“The next time you’re asked to imagine an aging person, we hope that you won’t quite know where to begin.”
So reads a quote from the early pages of a new book – The Future of Aging from SE Health in collaboration with Idea Couture, which had its launch event in Toronto on February 19th. I first got wind of this book when one of the authors Zayna Khayat, Future Strategist at SE Health first noted it was in the works on TVO’s The Agenda one full year ago in 2019. What a wonderful wait.
At first read, if you are relatively new to the multifaceted study of aging and longevity, you will walk away with a well-painted big picture view of the interwoven dynamics of an aging society. It’s not like this conversation suddenly arrived. Over the last ten years alone, a swell of commentary has filled the media pipeline that you would wonder how much more might one possibly say. Plenty as it happens.
My journey through research, learning, writing and speaking on aging and longevity matters took root in 2001 with the read of Longevity Revolution by Theodore Roszak. As revolutions go, things could go wrong in any number of ways said Roszak,“even more likely…there will be a concerted effort to incorporate everything that is deep and wise about the experience of aging into the dynamics of the marketplace.”

To-do item A » Translate this sentence from the book review into Spanish: "It’s not like this conversation suddenly arrived."
To-do item B » According to the book review, which organization worked in collaboration with SE Health on The Future of Aging?
To-do item C »
Decide whether each statement agrees with the book review, and back each decision with the words of the review that settle it:
(i) The book's launch event took place in Toronto.
(ii) Zayna Khayat first mentioned the book on The Agenda two years before its launch.
(iii) The writer's work on aging and longevity began with reading a book by Theodore Roszak.

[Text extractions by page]
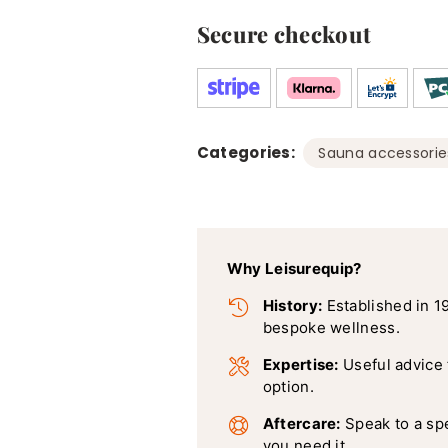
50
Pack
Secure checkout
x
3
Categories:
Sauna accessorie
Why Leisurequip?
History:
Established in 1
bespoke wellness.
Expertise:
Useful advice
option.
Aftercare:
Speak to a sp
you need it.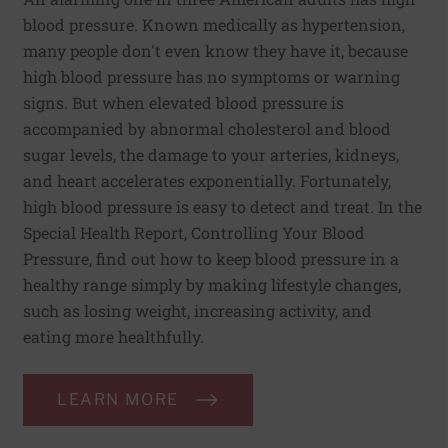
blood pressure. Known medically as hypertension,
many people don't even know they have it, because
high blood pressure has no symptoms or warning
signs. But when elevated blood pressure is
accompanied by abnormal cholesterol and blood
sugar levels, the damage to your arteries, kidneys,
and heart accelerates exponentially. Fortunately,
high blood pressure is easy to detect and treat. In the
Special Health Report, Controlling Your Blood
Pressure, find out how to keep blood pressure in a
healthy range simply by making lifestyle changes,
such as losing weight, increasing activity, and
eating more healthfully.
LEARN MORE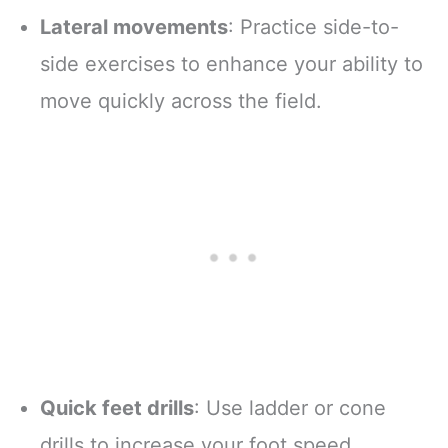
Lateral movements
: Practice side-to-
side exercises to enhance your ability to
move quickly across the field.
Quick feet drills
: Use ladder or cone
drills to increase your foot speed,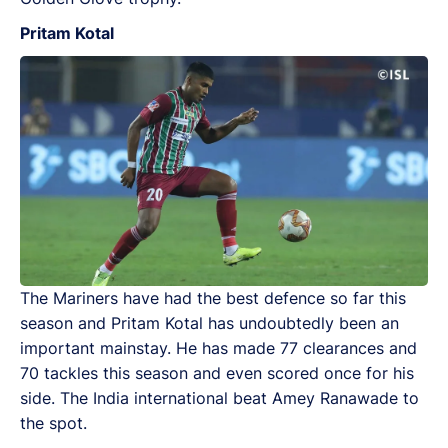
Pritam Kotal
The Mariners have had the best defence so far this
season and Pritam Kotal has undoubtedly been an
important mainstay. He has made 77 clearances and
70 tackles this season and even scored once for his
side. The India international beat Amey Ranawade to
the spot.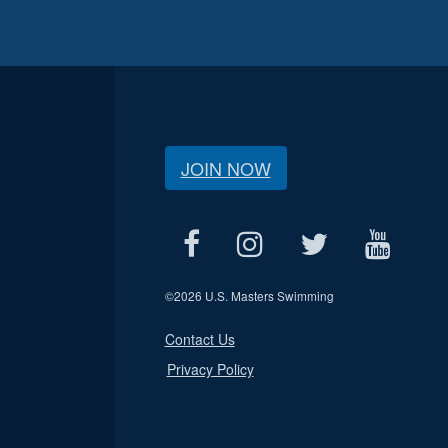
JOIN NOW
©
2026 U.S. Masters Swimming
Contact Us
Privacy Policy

==

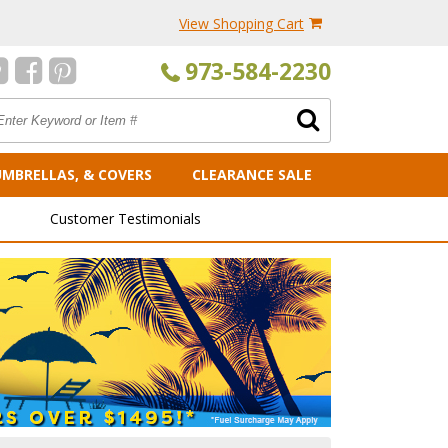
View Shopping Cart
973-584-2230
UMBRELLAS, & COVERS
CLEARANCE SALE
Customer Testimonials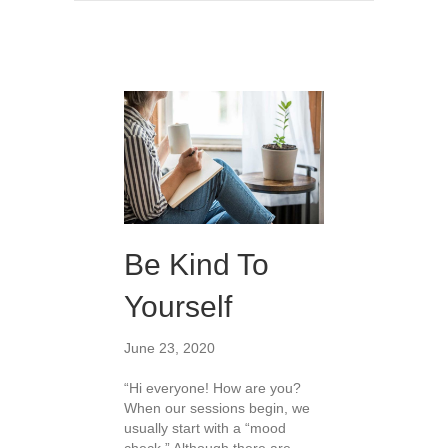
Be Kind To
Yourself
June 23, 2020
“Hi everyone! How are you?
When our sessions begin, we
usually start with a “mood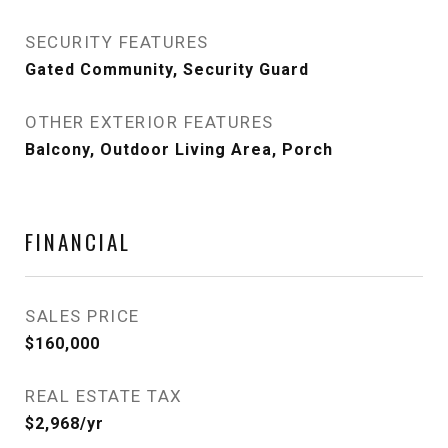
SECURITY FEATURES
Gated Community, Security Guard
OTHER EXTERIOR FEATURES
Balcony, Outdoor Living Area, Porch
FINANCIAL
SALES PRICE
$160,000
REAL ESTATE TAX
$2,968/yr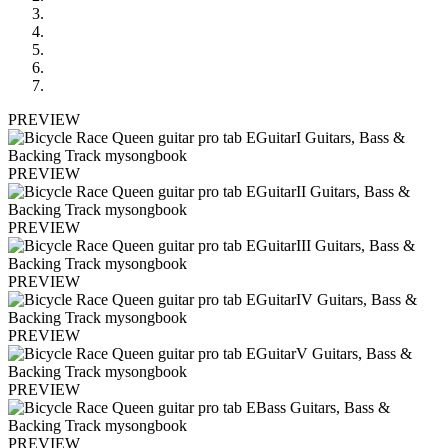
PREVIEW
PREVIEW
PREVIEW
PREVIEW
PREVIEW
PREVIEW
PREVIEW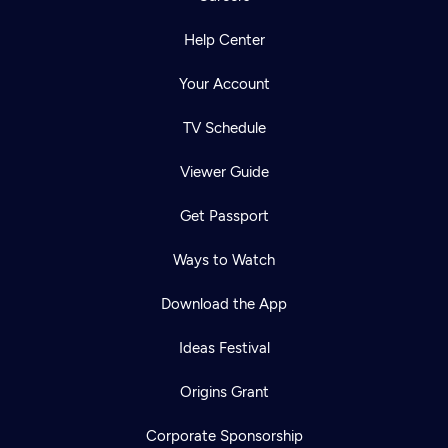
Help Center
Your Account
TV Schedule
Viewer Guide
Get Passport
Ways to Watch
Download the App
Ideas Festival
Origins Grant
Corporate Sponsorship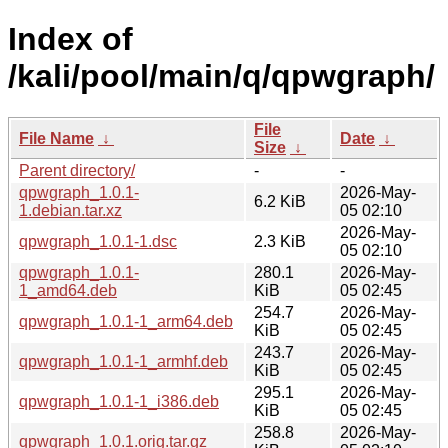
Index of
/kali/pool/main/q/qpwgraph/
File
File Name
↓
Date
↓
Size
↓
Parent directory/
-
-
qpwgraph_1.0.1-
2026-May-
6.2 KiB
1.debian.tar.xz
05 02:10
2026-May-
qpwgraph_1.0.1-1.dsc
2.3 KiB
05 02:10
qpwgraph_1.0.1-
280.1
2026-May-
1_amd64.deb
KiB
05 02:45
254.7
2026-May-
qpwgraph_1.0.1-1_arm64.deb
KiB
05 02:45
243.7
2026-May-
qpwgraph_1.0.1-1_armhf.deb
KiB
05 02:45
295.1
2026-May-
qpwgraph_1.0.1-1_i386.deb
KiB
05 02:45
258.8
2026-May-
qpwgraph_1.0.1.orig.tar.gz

Expected answer A » No es que esta conversación haya surgido de repente.

Expected answer B » Idea Couture.

Expected answer C »
(i) Yes: "which had its launch event in Toronto on February 19th"
(ii) No: "one full year ago in 2019"
(iii) Yes: "took root in 2001 with the read of Longevity Revolution by Theodore Roszak"